AR: It just started happening. "Put It Out for Good" was the first song I wrote, and it set the trajectory for the record. I was trying to get in touch with where the wellspring of my activism and identity came from -- where did it start? Looking back, it was definitely high school. My greatest, most informative experiences came then, which includes figuring out how I feel about my body, all the way through activism and rebellion and what kind of friends I wanted to have. It was partly sentimental, and I started to worry that I was living in the past. But I realized that it's what got me where I am.

B&N.com: You don't paint the experiences in black and white, though. There are positive and negative songs on the album.

AR: I was really involved in high school. I was class president and involved in projects and independent study. But I was also an outsider. I had my first girlfriend my senior year, and I was chastised relentlessly for it and felt like a loser. But at the same time, I used that outsider mentality to look at things from a different perspective. It was a totally mixed bag for me -- desperately lonely part of the time and totally happy the rest of the time, discovering rock 'n' roll, alcohol, pot, boys, girls...[laughs] I still always go to my reunions, though.

B&N.com: You've said that playing the more aggressive songs on your solo records is an expression of the male part of your psyche. How so?

AR: In my own gender, I have a very strong male voice. What I noticed when I was coming up and [I'd] listen to music and picture myself covering someone's songs, and even in my folk music, the protagonist is the male part of myself. It's not because I have a lack of female role models -- I listen to Joan Jett and Patti Smith and Joni Mitchell and the Distillers -- but my own voice feels more male to me. It's complex as to why that is. Is it because on the spectrum, I'm more male identified? It's a big question in the queer community, but I'm very comfortable with who I am.

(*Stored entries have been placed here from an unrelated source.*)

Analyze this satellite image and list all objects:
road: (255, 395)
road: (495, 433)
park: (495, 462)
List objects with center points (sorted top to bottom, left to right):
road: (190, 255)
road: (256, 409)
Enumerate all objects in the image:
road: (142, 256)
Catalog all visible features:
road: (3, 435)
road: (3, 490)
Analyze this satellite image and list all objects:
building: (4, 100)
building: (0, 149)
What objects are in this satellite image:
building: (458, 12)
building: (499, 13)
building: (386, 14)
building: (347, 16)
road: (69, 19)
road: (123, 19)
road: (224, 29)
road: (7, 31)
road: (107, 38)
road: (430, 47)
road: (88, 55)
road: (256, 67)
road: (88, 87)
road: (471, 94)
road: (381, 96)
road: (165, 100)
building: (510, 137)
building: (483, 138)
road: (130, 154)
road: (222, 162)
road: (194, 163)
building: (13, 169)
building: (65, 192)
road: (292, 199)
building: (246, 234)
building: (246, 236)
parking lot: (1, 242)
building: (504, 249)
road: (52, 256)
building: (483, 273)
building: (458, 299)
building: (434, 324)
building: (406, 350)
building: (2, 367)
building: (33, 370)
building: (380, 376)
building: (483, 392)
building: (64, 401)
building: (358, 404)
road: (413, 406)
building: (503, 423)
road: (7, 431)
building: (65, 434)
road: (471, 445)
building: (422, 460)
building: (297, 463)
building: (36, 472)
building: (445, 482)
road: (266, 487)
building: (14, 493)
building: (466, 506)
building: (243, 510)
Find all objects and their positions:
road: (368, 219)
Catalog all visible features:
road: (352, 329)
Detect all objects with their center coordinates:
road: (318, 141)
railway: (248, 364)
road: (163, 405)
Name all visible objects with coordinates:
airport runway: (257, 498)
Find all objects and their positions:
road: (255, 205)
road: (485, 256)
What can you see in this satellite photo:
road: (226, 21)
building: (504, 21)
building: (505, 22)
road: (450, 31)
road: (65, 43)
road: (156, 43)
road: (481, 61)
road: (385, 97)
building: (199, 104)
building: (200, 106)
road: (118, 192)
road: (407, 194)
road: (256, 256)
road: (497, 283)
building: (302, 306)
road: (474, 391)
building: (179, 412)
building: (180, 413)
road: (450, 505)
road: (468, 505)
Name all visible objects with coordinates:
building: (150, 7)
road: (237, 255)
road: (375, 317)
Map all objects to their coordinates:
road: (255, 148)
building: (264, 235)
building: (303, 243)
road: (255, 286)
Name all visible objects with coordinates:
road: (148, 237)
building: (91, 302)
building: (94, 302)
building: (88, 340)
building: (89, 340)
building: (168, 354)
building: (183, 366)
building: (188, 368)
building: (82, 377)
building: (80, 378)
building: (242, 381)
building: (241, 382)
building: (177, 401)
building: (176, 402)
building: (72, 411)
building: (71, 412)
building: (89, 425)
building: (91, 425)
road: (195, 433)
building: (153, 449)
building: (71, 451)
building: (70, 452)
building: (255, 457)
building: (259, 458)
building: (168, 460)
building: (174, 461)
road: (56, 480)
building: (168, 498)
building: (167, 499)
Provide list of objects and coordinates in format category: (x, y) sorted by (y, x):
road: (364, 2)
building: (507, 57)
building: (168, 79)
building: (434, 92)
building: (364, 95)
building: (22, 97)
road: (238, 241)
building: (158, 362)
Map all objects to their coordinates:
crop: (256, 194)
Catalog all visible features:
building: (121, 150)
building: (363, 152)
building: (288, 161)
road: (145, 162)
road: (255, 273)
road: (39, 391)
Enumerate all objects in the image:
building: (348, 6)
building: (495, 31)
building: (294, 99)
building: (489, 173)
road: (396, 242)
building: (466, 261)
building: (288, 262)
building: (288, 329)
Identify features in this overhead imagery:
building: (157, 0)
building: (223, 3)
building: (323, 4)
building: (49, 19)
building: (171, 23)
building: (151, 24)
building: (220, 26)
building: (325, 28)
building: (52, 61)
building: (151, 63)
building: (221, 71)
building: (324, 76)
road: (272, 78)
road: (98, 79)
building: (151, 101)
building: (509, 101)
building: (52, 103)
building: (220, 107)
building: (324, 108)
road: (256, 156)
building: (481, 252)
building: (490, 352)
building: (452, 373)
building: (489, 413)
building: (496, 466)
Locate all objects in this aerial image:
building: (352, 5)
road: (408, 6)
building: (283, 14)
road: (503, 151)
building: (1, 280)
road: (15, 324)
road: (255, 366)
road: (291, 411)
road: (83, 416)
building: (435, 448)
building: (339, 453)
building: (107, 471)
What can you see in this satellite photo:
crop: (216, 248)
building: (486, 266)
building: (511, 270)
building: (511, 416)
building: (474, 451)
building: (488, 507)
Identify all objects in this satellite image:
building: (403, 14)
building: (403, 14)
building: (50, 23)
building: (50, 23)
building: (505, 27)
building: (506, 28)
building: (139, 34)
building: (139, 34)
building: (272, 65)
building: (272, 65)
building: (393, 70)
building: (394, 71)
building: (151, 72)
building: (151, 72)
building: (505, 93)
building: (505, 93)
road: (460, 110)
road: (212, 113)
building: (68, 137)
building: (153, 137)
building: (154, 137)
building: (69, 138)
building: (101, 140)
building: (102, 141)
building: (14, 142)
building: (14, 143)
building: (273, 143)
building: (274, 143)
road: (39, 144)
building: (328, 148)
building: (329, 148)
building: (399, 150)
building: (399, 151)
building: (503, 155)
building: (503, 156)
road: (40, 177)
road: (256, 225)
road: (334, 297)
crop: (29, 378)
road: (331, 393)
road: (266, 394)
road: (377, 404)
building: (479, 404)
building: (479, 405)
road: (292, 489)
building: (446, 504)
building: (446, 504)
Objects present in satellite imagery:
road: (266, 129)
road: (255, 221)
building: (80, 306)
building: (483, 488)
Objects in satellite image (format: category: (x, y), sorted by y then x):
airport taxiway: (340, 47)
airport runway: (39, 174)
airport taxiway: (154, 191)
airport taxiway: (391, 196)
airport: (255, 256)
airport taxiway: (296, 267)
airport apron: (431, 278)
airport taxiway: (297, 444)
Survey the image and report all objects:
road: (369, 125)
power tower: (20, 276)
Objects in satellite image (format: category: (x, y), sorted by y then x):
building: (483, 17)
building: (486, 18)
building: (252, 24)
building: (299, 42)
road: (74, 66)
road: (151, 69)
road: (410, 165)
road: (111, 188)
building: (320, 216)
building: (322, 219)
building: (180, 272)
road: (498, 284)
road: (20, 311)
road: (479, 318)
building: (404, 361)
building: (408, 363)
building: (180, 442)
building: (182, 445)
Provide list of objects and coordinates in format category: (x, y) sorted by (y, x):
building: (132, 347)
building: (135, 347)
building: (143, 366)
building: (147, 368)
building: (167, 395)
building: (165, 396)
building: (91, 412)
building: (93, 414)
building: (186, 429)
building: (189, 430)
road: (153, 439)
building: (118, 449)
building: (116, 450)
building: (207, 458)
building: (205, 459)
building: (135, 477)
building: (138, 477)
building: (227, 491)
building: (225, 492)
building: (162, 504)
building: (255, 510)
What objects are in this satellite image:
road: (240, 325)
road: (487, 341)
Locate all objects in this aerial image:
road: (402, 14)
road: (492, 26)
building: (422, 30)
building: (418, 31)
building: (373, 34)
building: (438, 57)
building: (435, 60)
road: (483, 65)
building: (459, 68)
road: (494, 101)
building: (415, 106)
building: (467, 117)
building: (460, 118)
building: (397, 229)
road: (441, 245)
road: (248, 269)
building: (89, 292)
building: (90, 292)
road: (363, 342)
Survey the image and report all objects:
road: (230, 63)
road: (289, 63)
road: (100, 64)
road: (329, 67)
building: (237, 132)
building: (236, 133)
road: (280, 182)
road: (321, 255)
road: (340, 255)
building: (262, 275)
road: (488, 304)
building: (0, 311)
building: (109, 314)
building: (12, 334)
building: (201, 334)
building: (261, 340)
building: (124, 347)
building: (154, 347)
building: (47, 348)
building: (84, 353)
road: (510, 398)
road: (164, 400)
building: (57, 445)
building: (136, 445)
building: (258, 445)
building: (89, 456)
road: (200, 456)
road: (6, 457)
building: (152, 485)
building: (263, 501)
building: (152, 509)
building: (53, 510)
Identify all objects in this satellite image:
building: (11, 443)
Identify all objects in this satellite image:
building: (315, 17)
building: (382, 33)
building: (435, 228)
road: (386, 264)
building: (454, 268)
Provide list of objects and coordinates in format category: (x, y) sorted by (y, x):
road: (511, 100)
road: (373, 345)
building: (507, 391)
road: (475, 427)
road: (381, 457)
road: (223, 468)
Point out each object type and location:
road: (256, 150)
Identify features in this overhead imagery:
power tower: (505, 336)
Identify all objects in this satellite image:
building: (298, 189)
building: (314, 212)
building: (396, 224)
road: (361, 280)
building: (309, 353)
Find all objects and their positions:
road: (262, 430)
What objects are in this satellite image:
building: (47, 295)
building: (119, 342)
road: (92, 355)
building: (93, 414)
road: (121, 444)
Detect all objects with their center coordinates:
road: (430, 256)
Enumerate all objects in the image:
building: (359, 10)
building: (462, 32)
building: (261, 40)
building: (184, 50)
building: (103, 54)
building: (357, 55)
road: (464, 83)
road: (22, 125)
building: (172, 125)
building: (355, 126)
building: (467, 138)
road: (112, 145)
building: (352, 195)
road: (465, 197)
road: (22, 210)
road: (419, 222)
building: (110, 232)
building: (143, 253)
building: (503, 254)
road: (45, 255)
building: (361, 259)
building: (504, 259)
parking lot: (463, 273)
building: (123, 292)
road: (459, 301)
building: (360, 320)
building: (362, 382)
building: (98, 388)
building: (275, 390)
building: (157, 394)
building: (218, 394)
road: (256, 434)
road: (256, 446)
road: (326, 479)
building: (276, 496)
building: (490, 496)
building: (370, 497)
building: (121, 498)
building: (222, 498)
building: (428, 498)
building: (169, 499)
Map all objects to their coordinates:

B&N.com: It could be just as much of a question in the straight community.

AR: Totally. Your gender isn't who you sleep with. I know plenty of straight men who are more female identified, and plenty of straight women who are male identified. They find a partner that fits them and their life and the spirituality of your own makeup.

B&N.com: You and Emily do a lot of activist work, which must be interesting in the current climate. Do you think that bad times -- politically or otherwise -- lead to good art?

AR: I do think that during bad times, things get polarized and artists feel the need to take a stance in opposition to what's going on. I don't look at it as a trade-off, though. I don't think we need bad times in order to have good art. We'll never really know what it's like to be inspired by a world that's all good, though, because that's not the nature of the world.